• Polecenie A:
Przepisz wiernie z tekstu o grach Splinter Cell część, która zaczyna się słowami zawierającymi „Ta gra to wśród”, a kończy na „odbiorze nie przeszkadzają.”.

• Fragment dokumentu:
Cóż to sobie odświeżyłem dzięki 12-złotowej promocji Kolekcji Klasyki?

Splinter Cell - Chaos Theory

Ta gra to wśród miłośników skradanek już swego rodzaju legenda. Przygody poruszającego się głównie w cieniu agenta Sama Fishera podane w techno-modernistycznym klimacie stworzonym przez Toma Clancy'ego doczekały się jak na razie czterech gier (piąta w drodze). Chaos Theory uchodzi za najlepszą z dotychczasowych części, bez wątpienia zasłużenie. Choć gra już kilka latek ma, to w dalszym ciągu wygląda nieźle. Animacje są dopieszczone, a sama grafika spokojnie wytrzymuje konfrontację z dzisiejszymi produkcjami. To w połączeniu ze świetnym udźwiękowieniem sprawia, że technikalia zdecydowanie w odbiorze nie przeszkadzają.


Siła Splinter Cella tkwi w kilku rzeczach. Widok z trzeciej perspektywy i bardzo fajnie przemyślane sterowanie (czemu nikt nie kopiuje pomysłu regulowania szybkości poruszania kółkiem myszy?) składają się na całkowicie intuicyjną obsługę postaci Sama. Misje rozgrywane na ciekawych, pełnych alternatywnych dróg i inteligentnych przeciwników mapach oraz gadżety na wyposażeniu Fishera pozwalają na zróżnicowaną zabawę i dają olbrzymie pole do popisu kombinatorom (takim jak ja :)), którzy chcą za wszelką cenę uniknąć użycia broni palnej. Tutaj przekradanie się między przeciwnikami, zwabianie ich w pułapki i ściąganie z balkonów daje bardzo dużo satysfakcji i nie jest łatwe. Na to nakłada się znakomity klimat technothrillera i terroryzmu nowej generacji. Najlepszą rekomendacją będzie jednak fakt, że gra powstała w 2005 roku, a do dnia dzisiejszego nie powstało nic, co mogłoby zagrozić jej pozycji w gatunku skradanek. Naprawdę grzechem jest nie wydać na nią tych 10zł.

Moja ocena:
9/10

Po skończeniu Chaos Theory miałem ochotę na więcej, więc na widok wyprzedaży kolejnej części Splinter Cella - Doubled Agent zatarłem ochoczo rączki. Gra nie ma najlepszych recenzji, ale co Sam Fisher, to Sam Fisher. Warto zagrać choćby dla użyczającego mu głosu Micheala Ironside'a :) Problem w tym, że w Doubled Agent tego głosu nie usłyszałem :/ Gra nie ma dźwięku i już. Google jako solucję podało instalację w domyślnym katalogu. A 12 giga wolnego miejsca na C: to chyba tylko właściciele kompów z marketów trzymają, tak więc gra poszła na półkę, a ja w zastępstwie zapolowałem na Allegro na wcześniejszą część Splinter Cella - Pandora Tomorrow. W międzyczasie jednak pojawiły się inne tytuły i Pandora (którą kiedyś już skończyłem) czeka sobie grzecznie na swoją kolej.

• Wyciągi danych:
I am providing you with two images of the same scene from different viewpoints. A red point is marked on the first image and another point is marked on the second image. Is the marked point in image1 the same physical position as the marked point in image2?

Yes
==
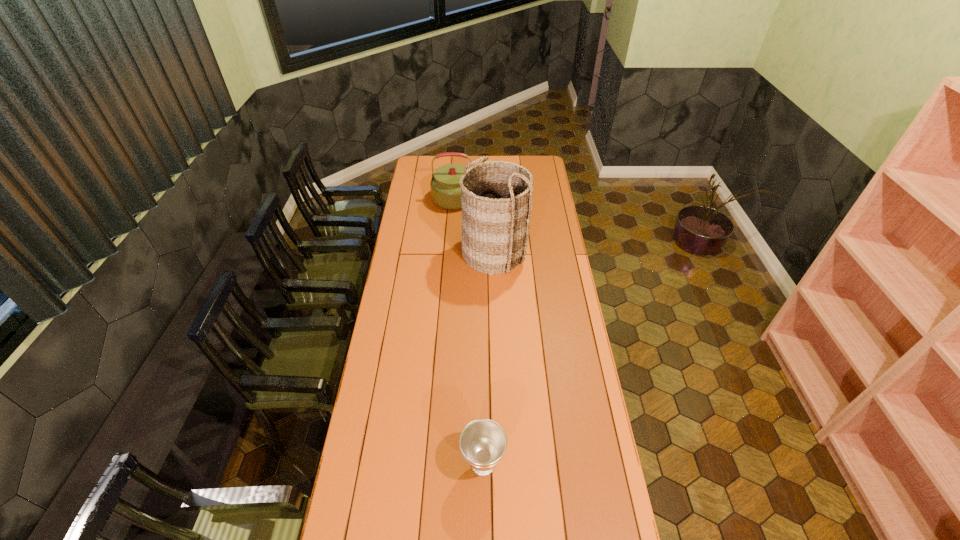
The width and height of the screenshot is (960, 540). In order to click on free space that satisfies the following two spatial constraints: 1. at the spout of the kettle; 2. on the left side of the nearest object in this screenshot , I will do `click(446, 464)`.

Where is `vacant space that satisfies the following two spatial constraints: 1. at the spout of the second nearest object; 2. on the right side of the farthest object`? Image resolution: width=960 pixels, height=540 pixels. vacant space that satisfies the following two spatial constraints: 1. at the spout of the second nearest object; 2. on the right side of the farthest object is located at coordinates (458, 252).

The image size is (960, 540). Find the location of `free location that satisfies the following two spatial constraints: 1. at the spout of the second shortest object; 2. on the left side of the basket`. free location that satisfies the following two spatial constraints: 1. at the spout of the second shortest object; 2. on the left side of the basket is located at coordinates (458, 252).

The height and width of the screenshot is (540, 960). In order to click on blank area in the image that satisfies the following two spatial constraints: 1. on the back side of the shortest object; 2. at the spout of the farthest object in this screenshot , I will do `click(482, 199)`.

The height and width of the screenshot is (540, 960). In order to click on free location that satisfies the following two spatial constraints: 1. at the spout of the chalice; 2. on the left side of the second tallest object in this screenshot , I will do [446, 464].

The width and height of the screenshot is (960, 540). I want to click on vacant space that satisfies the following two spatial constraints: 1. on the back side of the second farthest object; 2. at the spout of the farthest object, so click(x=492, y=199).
--
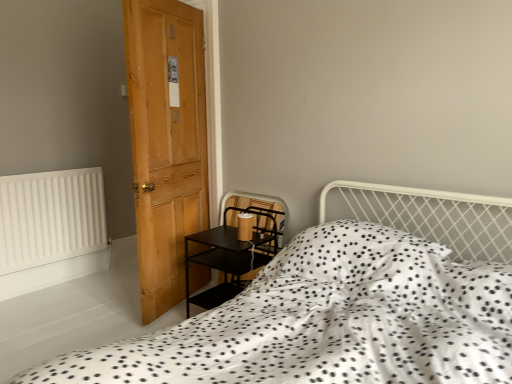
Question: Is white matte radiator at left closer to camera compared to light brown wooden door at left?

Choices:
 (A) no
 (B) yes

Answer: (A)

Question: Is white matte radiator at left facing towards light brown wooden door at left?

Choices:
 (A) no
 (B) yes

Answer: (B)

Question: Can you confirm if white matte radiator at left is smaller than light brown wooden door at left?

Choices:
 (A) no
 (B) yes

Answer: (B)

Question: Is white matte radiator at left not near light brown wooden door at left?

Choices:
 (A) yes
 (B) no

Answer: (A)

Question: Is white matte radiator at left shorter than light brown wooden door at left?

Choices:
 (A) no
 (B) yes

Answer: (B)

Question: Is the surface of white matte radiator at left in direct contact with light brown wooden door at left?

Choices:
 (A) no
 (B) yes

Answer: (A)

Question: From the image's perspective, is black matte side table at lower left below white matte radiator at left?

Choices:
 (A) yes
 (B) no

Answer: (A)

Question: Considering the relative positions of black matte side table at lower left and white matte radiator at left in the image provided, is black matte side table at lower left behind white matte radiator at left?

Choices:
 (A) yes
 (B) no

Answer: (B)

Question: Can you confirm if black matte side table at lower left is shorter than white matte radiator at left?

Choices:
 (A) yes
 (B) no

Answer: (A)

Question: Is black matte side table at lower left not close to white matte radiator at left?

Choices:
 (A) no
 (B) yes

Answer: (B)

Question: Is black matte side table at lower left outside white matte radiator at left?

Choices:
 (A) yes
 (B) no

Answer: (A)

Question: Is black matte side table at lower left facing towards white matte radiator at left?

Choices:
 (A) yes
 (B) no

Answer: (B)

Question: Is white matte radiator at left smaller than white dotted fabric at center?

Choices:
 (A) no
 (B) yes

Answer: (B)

• Polecenie B:
Ustal, w ilu wierszach danych powyżej występuje ciąg „shorter”, przy czym wielkość liter ma znaczenie. Podaj wyłącznie liczbę.

• Odpowiedź A:
Ta gra to wśród miłośników skradanek już swego rodzaju legenda. Przygody poruszającego się głównie w cieniu agenta Sama Fishera podane w techno-modernistycznym klimacie stworzonym przez Toma Clancy'ego doczekały się jak na razie czterech gier (piąta w drodze). Chaos Theory uchodzi za najlepszą z dotychczasowych części, bez wątpienia zasłużenie. Choć gra już kilka latek ma, to w dalszym ciągu wygląda nieźle. Animacje są dopieszczone, a sama grafika spokojnie wytrzymuje konfrontację z dzisiejszymi produkcjami. To w połączeniu ze świetnym udźwiękowieniem sprawia, że technikalia zdecydowanie w odbiorze nie przeszkadzają.

• Odpowiedź B:
2